By Tim Hepher
PARIS (Reuters) -Europe’s Airbus unveiled sharply lower second-quarter profits on Tuesday as the cost of investing in higher jetliner production, coupled with largely pre-announced charges in its Space Systems business, outweighed higher revenue.
The world’s largest planemaker said adjusted operating profit fell by more than half to 814 million euros ($879.7 million) in the quarter as revenue edged up to 15.995 billion euros.
It also took a charge of 989 million euros on forward losses in its space business, exceeding the estimate of about 900 million euros it gave with a profit warning last month.
Profits still exceeded analysts estimates, who according to a survey complied by the company were on average expecting second-quarter adjusted operating income of 699 million euros on revenue of 15.822 billion euros.
The charges bring to just under 1.6 billion euros the amount written off Airbus’s balance sheet in just over five months to reflect a new audit of potential losses on key communications and navigation satellite in its troubled Space Systems business.
“I won’t take my eyes off the case before it is fixed,” Airbus CEO Guillaume Faury told analysts.
Industry sources say much of the newly identified risk is accumulated in the OneSat satellite project and EGNOS, a system designed to improve accuracy of existing navigation signals.
Airbus is working on a review of space activities as it discusses potential alliances with France’s Thales and Italy’s Leonardo, and will detail a turnaround plan for Space Systems in September, Reuters reported on Monday.
It has also launched an expanded cost-containment plan for the wider Defence and Space division, accelerating and deepening existing cost measures, industry sources said. That comes on top of a new efficiency and costs plan at the commercial division.
Faury confirmed the space restructuring as well as the new
cost reduction plans in space and commercial aircraft.
The company has not provided specific cost reduction targets. Industry sources said the immediate cost containment plan at the Defence & Space division would start with 2% being chopped off budgeted spending plans for 2024.
Announcing its own mid-year results on Tuesday, Leonardo confirmed talks with its existing partner Thales and with Airbus over possible alliances in the space sector.

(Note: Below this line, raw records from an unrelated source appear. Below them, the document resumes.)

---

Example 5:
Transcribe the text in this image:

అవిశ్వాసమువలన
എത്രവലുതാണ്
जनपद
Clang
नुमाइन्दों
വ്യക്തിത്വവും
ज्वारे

Europe needs a stronger structure to compete with the United States and China, Leonardo CEO Roberto Cingolani told analysts.
Airbus reaffirmed recently softened goals for 2024 including a target of 770 airplane deliveries this year, down from 800.
Faury said Airbus had been “blind-sided” by a shortfall in deliveries of LEAP engines made by CFM, a joint venture of GE Aerospace and Safran, which come on top of recent supply problems with competing Pratt & Whitney engines.
GE Aerospace said last week it had made progress with a number of suppliers but that new engine output, which fell 20% from the previous quarter, had not recovered in May as hoped. It reiterated that the supply of materials was a key constraint.
Analysts said LEAP engine supplies would be in focus when France’s Safran reports earnings on Wednesday morning.